“La Libia era l’inferno, qui in Italia sembra il Paradiso, grazie” sono le parole di R., congolese, arrivato recentemente in Italia insieme alla moglie e ai figli. R. viene dalla Repubblica Democratica del Congo, un Paese che da anni martoriato da violenze e conflitti. R. è fuggito con la sua famiglia perché voleva per lui e per loro un futuro migliore; così ha fatto un lungo viaggio e alla fine è arrivato in Libia, un luogo terribile, dove i migranti sono spesso abusati e torturati dai trafficanti di esseri umani. Per la disperazione, R. avrebbe potuto tentare il viaggio in Italia attraversando il Mediterraneo con un barcone, insieme alla sua famiglia, e sarebbe potuto morire, così come sono morti molti nell’attraversata. Invece, è arrivato in Italia legalmente, e in maniera sicura, grazie ai corridoi umanitari. Insieme a lui, il 25 giugno 2025, sono arrivate altre 71 persone, tutti giovani, molte donne e bambini, provenienti dalle varie zone di conflitto: Afghanistan, Etiopia, Sudan, RDC e altre ancora.
Ma cosa sono i corridoi umanitari? La loro idea nacque dopo il terribile naufragio del 3 ottobre 2013, che vide la morte di oltre 300 migranti, che tentavano disperatamente di giungere a Lampedusa. “Mai più”, questo è ciò che hanno pensato coloro che hanno concepito i corridoi umanitari. Il progetto funziona grazie a un Protocollo d’intesa tra la Comunità di Sant’Egidio, la Federazione delle Chiese Evangeliche in Italia, la Tavola Valdese, la Cei-Caritas e il governo italiano. I rifugiati sono fatti arrivare legalmente in Italia, o in altri Paesi europei che aderiscono al programma, sono accolti dalla società civile e da privati, e vengono aiutati nel loro percorso di integrazione: viene loro insegnato l’italiano, gli adulti trovano lavoro, i più piccoli vengono iscritti a scuola. Non solo accoglienza, ma anche integrazione. Tutto questo ha permesso di salvare, dal 2016 ad oggi, oltre 8000 persone.

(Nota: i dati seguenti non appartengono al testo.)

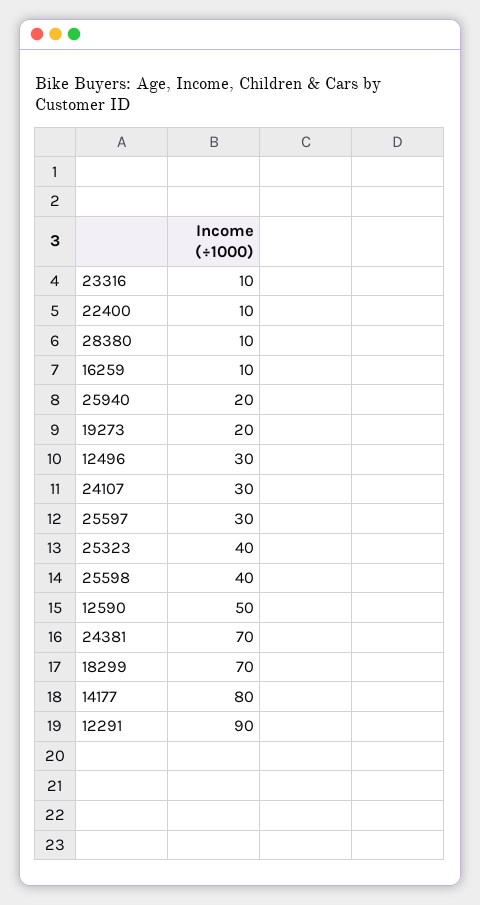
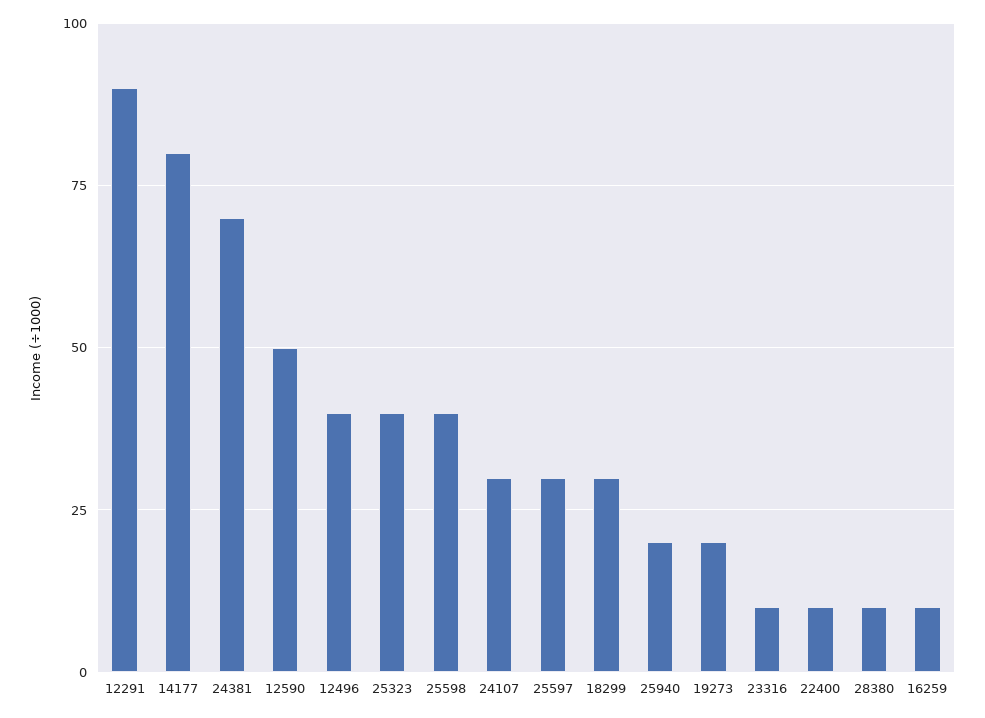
12496: 30 -> 40
18299: 70 -> 30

Molti di coloro che arrivano sono giovani, che come noi desiderano solo una cosa: un futuro di pace, sereno, dove potersi realizzare. Vengono da luoghi che non permettono loro tutto questo, perché c’è la guerra, e/o perché vivono in un sistema che non consente loro di lavorare o studiare, e quest’ultima cosa è vera soprattutto per le ragazze e le donne. L’unica differenza, tra noi e loro, è che noi siamo nati in una parte di mondo, loro in un’altra. E i corridoi permettono, anche a chi è nato in territori martoriati, di poter avere la possibilità di trovare un luogo di pace, di fuggire e rompere la spirale di violenza a cui rischiano di essere condannati. Riferendosi al corridoio umanitario del 25 giugno il Presidente di Sant’Egidio Marco Impagliazzo ha detto: “Questo corridoio è una grande risposta alle guerre che insanguinano il mondo oggi e costringono le persone a lasciare le loro terre, quindi questo corridoio significa pace, volontà di pace, accoglienza a chi ha sofferto, una resistenza al male della guerra”. Perché alla fine, tutti noi esseri umani, vogliamo una sola cosa: un futuro di pace, dove poter vivere in serenità, con le persone che amiamo.